Nella corsa per Palazzo Marino si applichino le leggi - Affaritaliani.it

Milano

Nella corsa per Palazzo Marino si applichino le leggi

di Guido Camera
Avvocato del Tribunale di Milano

Manca ormai meno di un anno alle elezioni del nuovo Sindaco di Milano. Il countdown è già iniziato, come dimostrano le dichiarazioni di ieri del Presidente della Regione Maroni, che ha esortato le forze politiche dell’area di centrodestra a celebrare le elezioni primarie prima di agosto. L’elezione del Sindaco di Milano, del resto, è storicamente un appuntamento politico ed elettorale molto importante.
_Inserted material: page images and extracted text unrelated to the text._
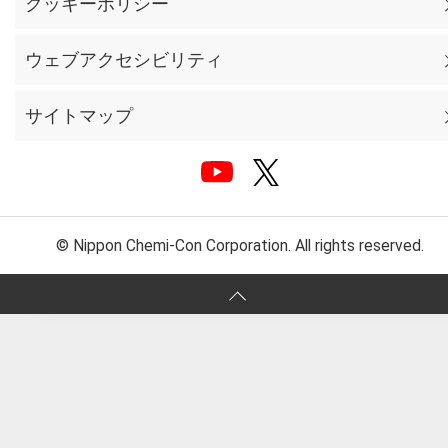
クッキーポリシー
ウェブアクセシビリティ
サイトマップ
© Nippon Chemi-Con Corporation. All rights reserved.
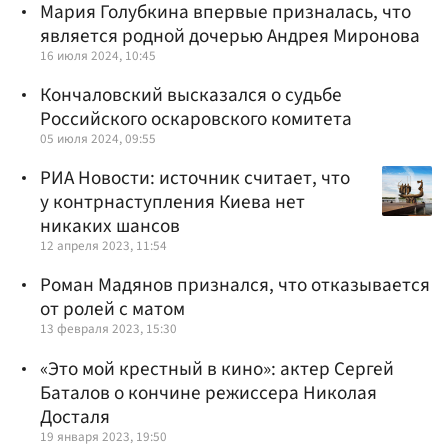
Мария Голубкина впервые призналась, что
является родной дочерью Андрея Миронова
16 июля 2024, 10:45
Кончаловский высказался о судьбе
Российского оскаровского комитета
05 июля 2024, 09:55
РИА Новости: источник считает, что
у контрнаступления Киева нет
никаких шансов
12 апреля 2023, 11:54
Роман Мадянов признался, что отказывается
от ролей с матом
13 февраля 2023, 15:30
«Это мой крестный в кино»: актер Сергей
Баталов о кончине режиссера Николая
Досталя
19 января 2023, 19:50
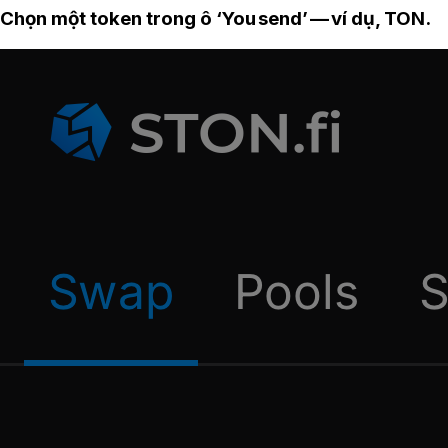
Chọn một token trong ô ‘You send’ — ví dụ, TON.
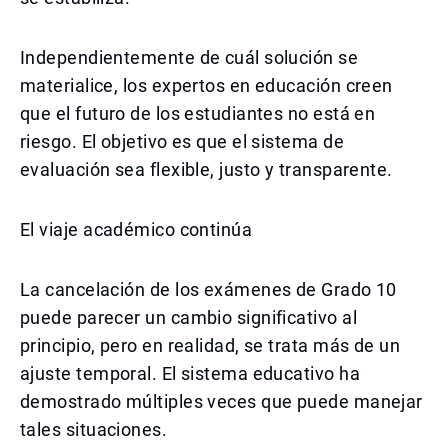
Independientemente de cuál solución se
materialice, los expertos en educación creen
que el futuro de los estudiantes no está en
riesgo. El objetivo es que el sistema de
evaluación sea flexible, justo y transparente.
El viaje académico continúa
La cancelación de los exámenes de Grado 10
puede parecer un cambio significativo al
principio, pero en realidad, se trata más de un
ajuste temporal. El sistema educativo ha
demostrado múltiples veces que puede manejar
tales situaciones.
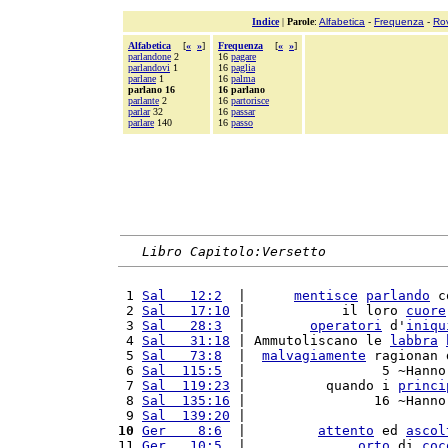
Indice
|
Parole
:
Alfabetica
-
Frequenza
-
Ro
Alfabetica
[
«
»
]
Frequenza
[
«
»
]
parlandone
2
16
pagare
parlandovi
1
16
paglia
parlane
1
16
palma
parlano 16
16 parlano
parlante
2
16
partorisce
parlar
32
16
passar
parlare
140
16
passo
Libro Capitolo:Versetto
 1 
Sal   12:2
  |      
mentisce
parlando
 c
 2 
Sal   17:10
 |            il loro 
cuore
 3 
Sal   28:3
  |        
operatori
 d'
iniqu
 4 
Sal   31:18
 | Ammutoliscano le 
labbra
 5 
Sal   73:8
  |  
malvagiamente
 ragionan 
 6 
Sal  115:5
  |                 5 ~Hanno
 7 
Sal  119:23
 |          quando i 
princi
 8 
Sal  135:16
 |                16 ~Hanno
 9 
Sal  139:20
 |                         
10
Ger    8:6
  |         
attento
 ed 
ascol
11 
Ger   10:5
  |              
orto
 di 
coc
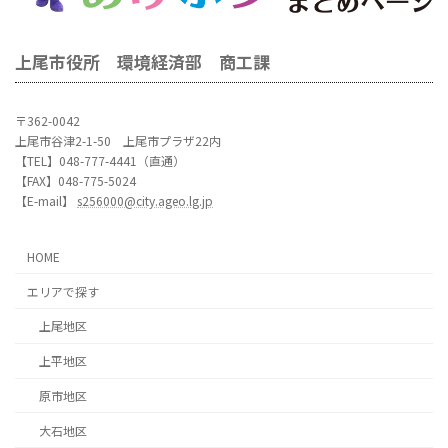
上尾市役所 環境経済部 商工課
〒362-0042
上尾市谷津2-1-50 上尾市プラザ22内
【TEL】048-777-4441（直通）
【FAX】048-775-5024
【E-mail】
s256000@city.ageo.lg.jp
HOME
エリアで探す
上尾地区
上平地区
原市地区
大石地区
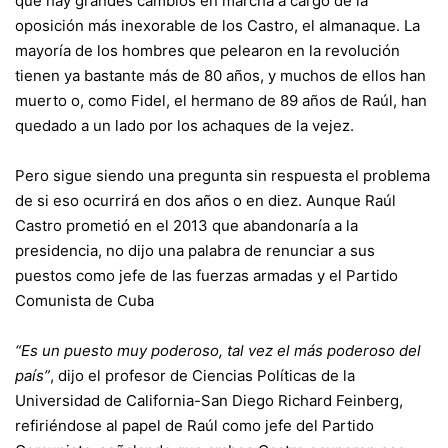
que hay grandes cambios en marcha a cargo de la
oposición más inexorable de los Castro, el almanaque. La
mayoría de los hombres que pelearon en la revolución
tienen ya bastante más de 80 años, y muchos de ellos han
muerto o, como Fidel, el hermano de 89 años de Raúl, han
quedado a un lado por los achaques de la vejez.
Pero sigue siendo una pregunta sin respuesta el problema
de si eso ocurrirá en dos años o en diez. Aunque Raúl
Castro prometió en el 2013 que abandonaría a la
presidencia, no dijo una palabra de renunciar a sus
puestos como jefe de las fuerzas armadas y el Partido
Comunista de Cuba
“Es un puesto muy poderoso, tal vez el más poderoso del
país”
, dijo el profesor de Ciencias Políticas de la
Universidad de California-San Diego Richard Feinberg,
refiriéndose al papel de Raúl como jefe del Partido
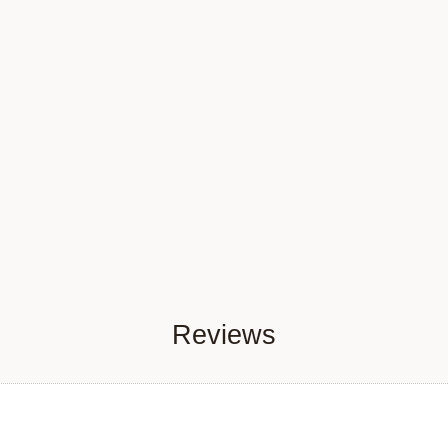
Reviews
Oggi lo è ancora di più, vista la situazione di grande incertezza che contraddistingue il panorama delle forze politiche, caratterizzate – ad ogni livello - da acredini, divisioni e contraddizioni che non fanno altro che accrescere il (già) diffuso senso di smarrimento e disinteresse nei cittadini per tutto ciò che è “politica”.

La partita che si giocherà per Palazzo Marino sarà dunque decisiva: prima di tutto per i milanesi – che, dopo il successo di Expo, giustamente ambiscono ad avere una Milano sempre più in crescita e protagonista su scala internazionale, ma nel contempo più sicura e vivibile – e, nondimeno, per le compagini politiche, che sono chiamate a una dimostrazione di maturità, lasciandosi alle spalle la strategia mediatica del “chi la spara più grossa vince” per fare spazio a proposte concrete di governo sul lungo periodo, caratterizzate perciò da candidati di effettivo spessore e capacità, oltre che da programmi e contenuti sui quali impostare la campagna elettorale.

In questo difficile contesto va fatta da subito chiarezza sulla linea di condotta che dovrà essere tenuta in relazione alla formazione delle liste elettorali, in modo da evitare il ripetersi di polemiche analoghe a quelle che hanno incendiato, senza essere destinate a placarsi, le elezioni regionali appena svoltesi in Campania e Puglia: polemiche quantomai dannose, perché utili solo a distogliere l’attenzione dell’elettorato dal merito delle proposte dei diversi candidati e dai programmi delle forze politiche che li sosterranno.

Personalmente non credo che ci siano molte alternative all’applicazione – senza “se” e senza “ma” - sia delle legge Severino, sia del codice di autoregolamentazione emanato dalla Commissione Parlamentare Antimafia, sulle quali si sono fondate le recenti polemiche relative agli “incandidabili” e “impresentabili”. Ne sono pienamente convinto anche se da tempo nutro diverse perplessità su queste disposizioni, perchè mi paiono esattamente contro lo spirito originario dei Padri Costituenti, che avevano espressamente previsto nell’autorizzazione a procedere - poi abolita in quattro e quattro otto, nel 1993, da un Parlamento a metà tra l’impaurito e l’opportunista, durante l’onda giacobina che accompagnò Tangentopoli - un argine alle azioni giudiziarie strumentali a impedire il rispetto della partecipazione democratica alla cosa pubblica.

Tuttavia, fino a quando la legge Severino e il codice di autoregolamentazione della Commissione Antimafia saranno in vigore, devono essere rispettate alla lettera, soprattutto nella fase della formazione delle liste: altrimenti ne sarà (ancora una volta) vittima generalizzata la credibilità delle forze politiche e delle Istituzioni (Governo e Parlamento in prima fila, che hanno votato quelle regole), inevitabilmente percepite dall’opinione pubblica come avvezze a “fare la legge per poi trovare l’inganno”.

Attenzione, perché una reazione di tal genere – fisiologica e anche comprensibile da parte dell’opinione pubblica – non serve a nessuno di quelli che hanno veramente a cuore il bene comune, ma solo al cinico e opportunista demagogo di turno. Che poi, come sta dimostrando oggi quanto avviene in Grecia, quando deve fare i conti con la difficile e cruda realtà dell’attività di Governo, inevitabilmente scarica sulla collettività il prezzo salatissimo delle illusioni elettorali.